Lehner war von 1954 an für elf Jahre Üstra-Vorstand, hat die hannoversche U-Bahn mitkonzipiert und sich einen Ruf als Experte für Wechselbeziehungen zwischen Städtebau und Verkehr erworben. Deshalb würdigte ihn nicht nur die Universität, sondern auch die Üstra: Auf ihren Vorschlag hin wurde der Weg, der zum Betriebshof Glocksee führt, 1994 nach dem Wissenschaftler benannt.

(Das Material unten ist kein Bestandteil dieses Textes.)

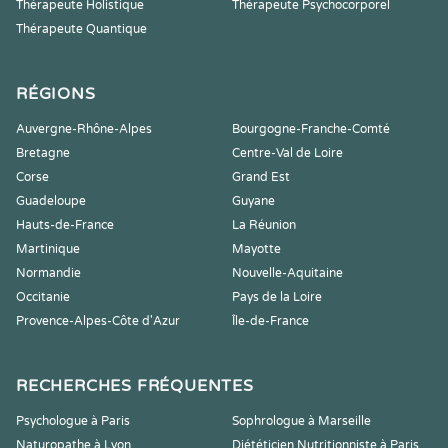
Thérapeute Holistique
Thérapeute Psychocorporel
Thérapeute Quantique
RÉGIONS
Auvergne-Rhône-Alpes
Bourgogne-Franche-Comté
Bretagne
Centre-Val de Loire
Corse
Grand Est
Guadeloupe
Guyane
Hauts-de-France
La Réunion
Martinique
Mayotte
Normandie
Nouvelle-Aquitaine
Occitanie
Pays de la Loire
Provence-Alpes-Côte d'Azur
Île-de-France
RECHERCHES FRÉQUENTES
Psychologue à Paris
Sophrologue à Marseille
Naturopathe à Lyon
Diététicien Nutritionniste à Paris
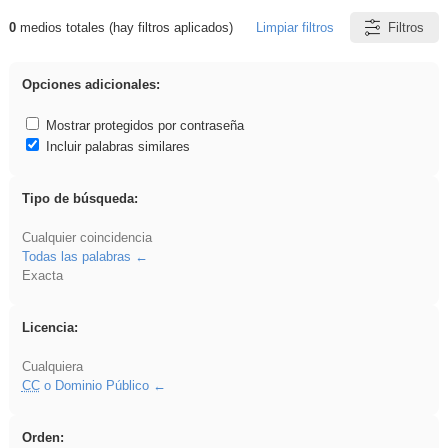
0
medios totales (hay filtros aplicados)
Limpiar filtros
Filtros
Resultados de: EducaMadrid
Opciones adicionales:
Mostrar protegidos por contraseña
Incluir palabras similares
Tipo de búsqueda:
Cualquier coincidencia
Todas las palabras
Exacta
Licencia:
Cualquiera
CC
o Dominio Público
Orden:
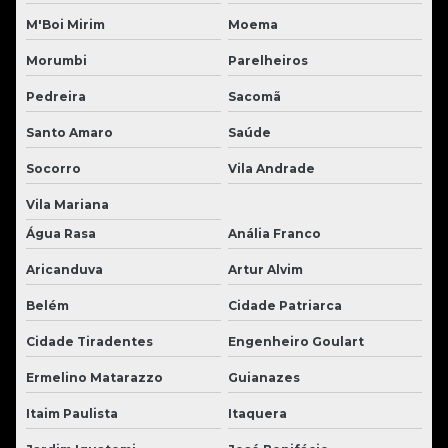
M'Boi Mirim
Moema
Morumbi
Parelheiros
Pedreira
Sacomã
Santo Amaro
Saúde
Socorro
Vila Andrade
Vila Mariana
Água Rasa
Anália Franco
Aricanduva
Artur Alvim
Belém
Cidade Patriarca
Cidade Tiradentes
Engenheiro Goulart
Ermelino Matarazzo
Guianazes
Itaim Paulista
Itaquera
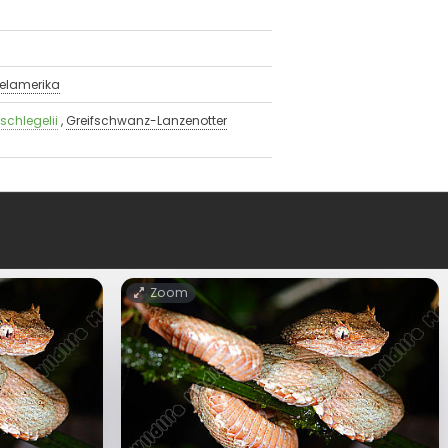
telamerika
schlegelii
,
Greifschwanz-Lanzenotter
Zoom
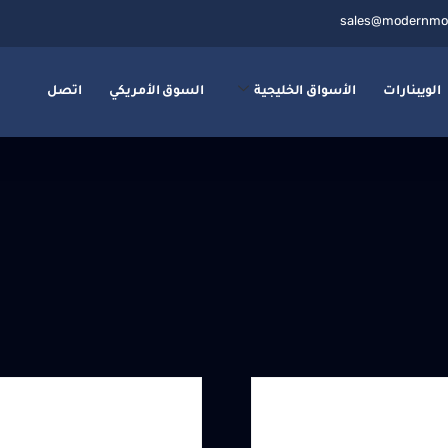
sales@modernmo
الويبنارات
الأسواق الخليجية
السوق الأمريكي
اتصل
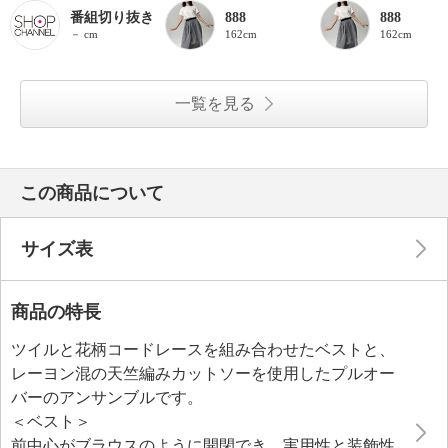
番組切り抜き
888
888
－ cm
162cm
162cm
一覧を見る
この商品について
サイズ表
商品の特長
ツイルと花柄コードレースを組み合わせたベストと、
レーヨン混の天竺編みカットソーを使用したプルオー
バーのアンサンブルです。
＜ベスト＞
前中心がブラウスのように開閉でき、実用性と装飾性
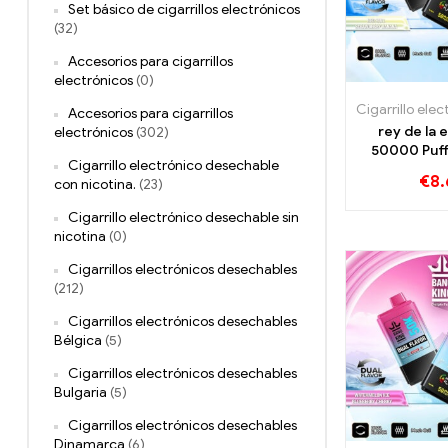
Set básico de cigarrillos electrónicos
(32)
Accesorios para cigarrillos
electrónicos
(0)
Accesorios para cigarrillos
rey de la 
electrónicos
(302)
50000 Puffs
Cigarrillo electrónico desechable
Strawberry 
€
8.
con nicotina.
(23)
un placer 
Cigarrillo electrónico desechable sin
nicotina
(0)
Cigarrillos electrónicos desechables
(212)
Cigarrillos electrónicos desechables
Bélgica
(5)
Cigarrillos electrónicos desechables
Bulgaria
(5)
Cigarrillos electrónicos desechables
Dinamarca
(6)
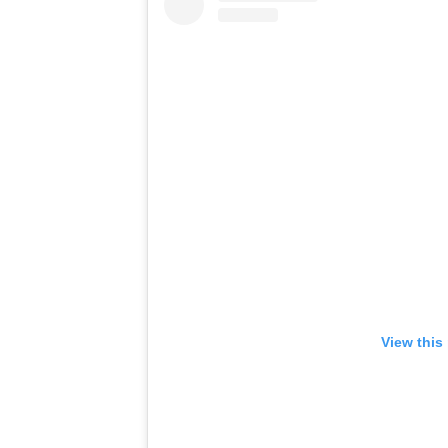
View this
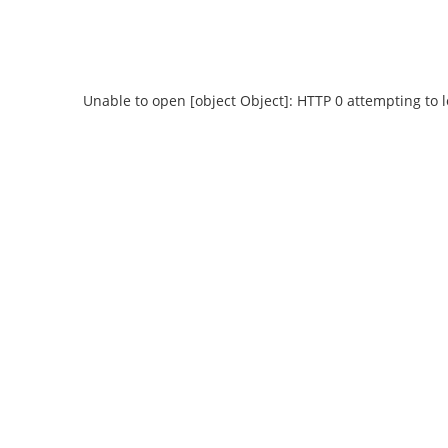
Unable to open [object Object]: HTTP 0 attempting to 
Unable to open [object Object]: HTTP 0
Unable to open 
attempting to load TileSource:
attempting
https://content.prlib.ru/fcgi-bin/iipsrv.fcgi?
https://content.pr
DeepZoom=/var/data/scans/public/734C9265-
DeepZoom=/var/da
0238-4A1A-A3B5-
023
334048076117/0/16565711_doc1.tiff.dzi
334048076117/0
1
2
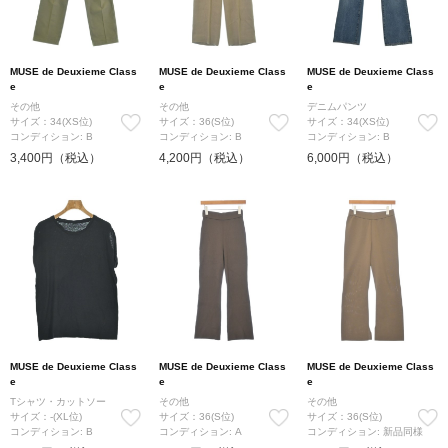
MUSE de Deuxieme Class
MUSE de Deuxieme Class
MUSE de Deuxieme Class
e
e
e
その他
その他
デニムパンツ
サイズ：34(XS位)
サイズ：36(S位)
サイズ：34(XS位)
コンディション: B
コンディション: B
コンディション: B
3,400円（税込）
4,200円（税込）
6,000円（税込）
MUSE de Deuxieme Class
MUSE de Deuxieme Class
MUSE de Deuxieme Class
e
e
e
Tシャツ・カットソー
その他
その他
サイズ：-(XL位)
サイズ：36(S位)
サイズ：36(S位)
コンディション: B
コンディション: A
コンディション: 新品同様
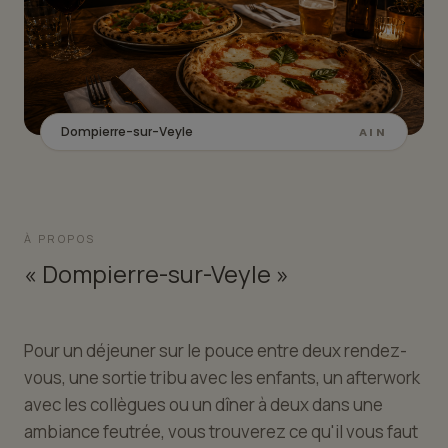
Dompierre-sur-Veyle
AIN
À PROPOS
« Dompierre-sur-Veyle »
Pour un déjeuner sur le pouce entre deux rendez-
vous, une sortie tribu avec les enfants, un afterwork
avec les collègues ou un dîner à deux dans une
ambiance feutrée, vous trouverez ce qu'il vous faut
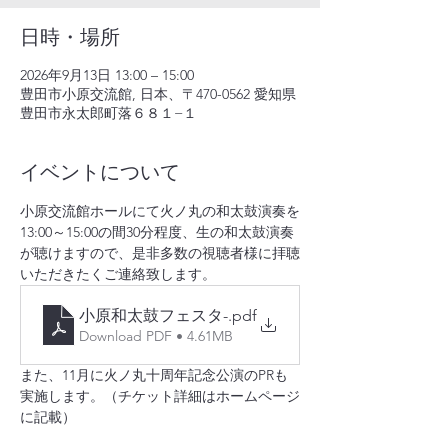
日時・場所
2026年9月13日 13:00 – 15:00
豊田市小原交流館, 日本、〒470-0562 愛知県
豊田市永太郎町落６８１−１
イベントについて
小原交流館ホールにて火ノ丸の和太鼓演奏を
13:00～15:00の間30分程度、生の和太鼓演奏
が聴けますので、是非多数の視聴者様に拝聴
いただきたくご連絡致します。
小原和太鼓フェスタ-
.pdf
Download PDF • 4.61MB
また、11月に火ノ丸十周年記念公演のPRも
実施します。（チケット詳細はホームページ
に記載）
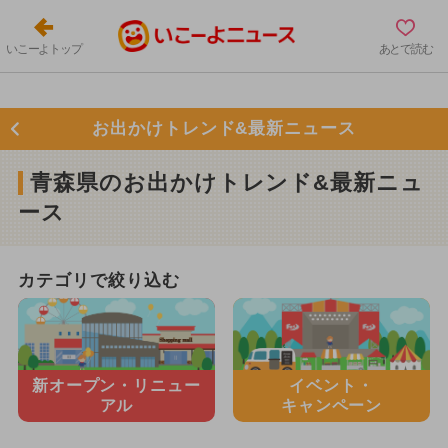
いこーよトップ
あとで読む
お出かけトレンド&最新ニュース
青森県のお出かけトレンド&最新ニュ
ース
カテゴリで絞り込む
新オープン・
リニュー
イベント・
アル
キャンペーン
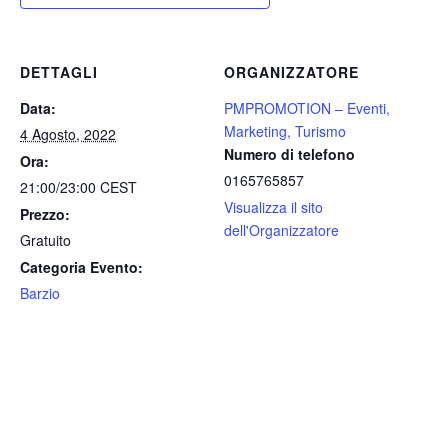
DETTAGLI
ORGANIZZATORE
Data:
PMPROMOTION – Eventi,
Marketing, Turismo
4 Agosto, 2022
Numero di telefono
Ora:
0165765857
21:00/23:00
CEST
Visualizza il sito
Prezzo:
dell'Organizzatore
Gratuito
Categoria Evento:
Barzio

Durch ein Gutachten, dass die Leipziger Verkehrsbetriebe von einem Historiker anfertigen lassen haben, gerät nun erstmals Lehners Rolle während der Nazi-Diktatur in den Fokus. Der war demnach in der ostdeutschen Stadt nicht nur Chef der Verkehrsbetriebe, sondern auch aktives Mitglied der NSDAP. Aus Unterlagen gehe hervor, dass er von 1941 an als Blockwart fungierte. Bei den Verkehrsbetrieben wiederum habe er dafür gesorgt, das Juden drangsaliert wurden. „Nach den gültigen Kriterien hätte Lehner nicht entnazifiziert werden dürfen“, heißt es in dem Gutachten.

Wegen dieser Angaben rückt die Üstra nun von Lehner ab. Sie hat bei der Stadt beantragt, den Weg zum Betriebshof wieder umzubenennen. Der Namenspatron könne nicht mehr als Vorbild herausgestellt werden.